Records for the exercise:

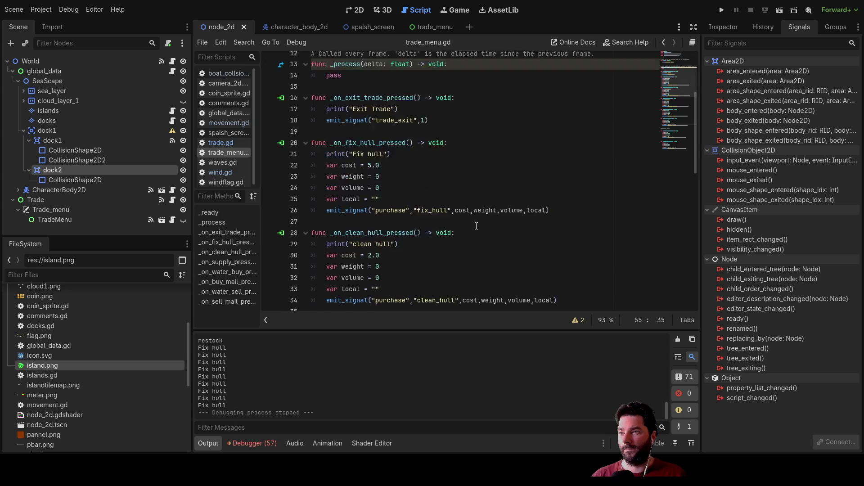
scroll(476, 226, "down", 4)
scroll(477, 227, "down", 3)
scroll(478, 226, "down", 3)
scroll(478, 226, "up", 3)
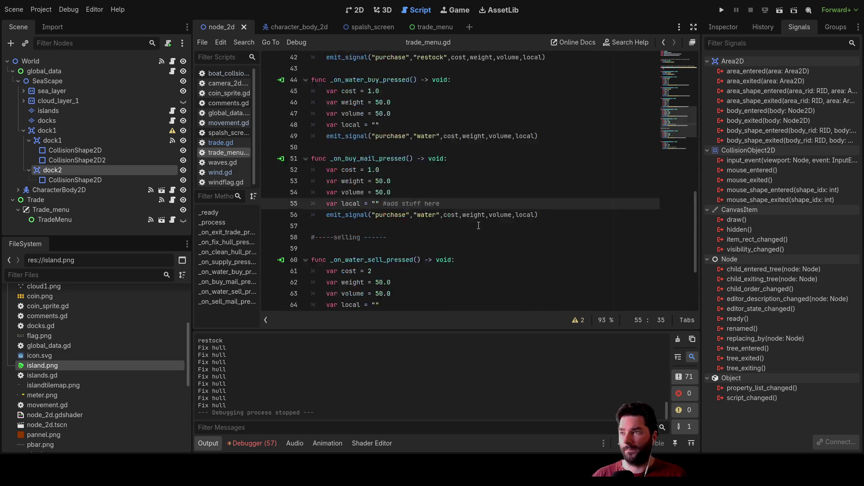
scroll(478, 226, "up", 4)
scroll(478, 223, "up", 4)
scroll(477, 221, "up", 3)
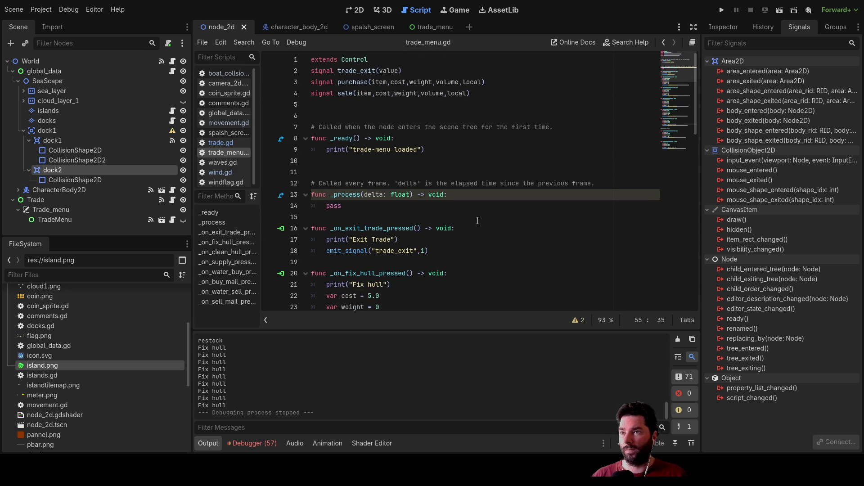
Inspect dock1's signal connections, review global_data.gd, and launch the game to its main menu.
left_click(60, 142)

What needs to be done: Tally the lines in the listing that hold the string "scroll"; your reply is that total alone.

Answer for this exercise: 7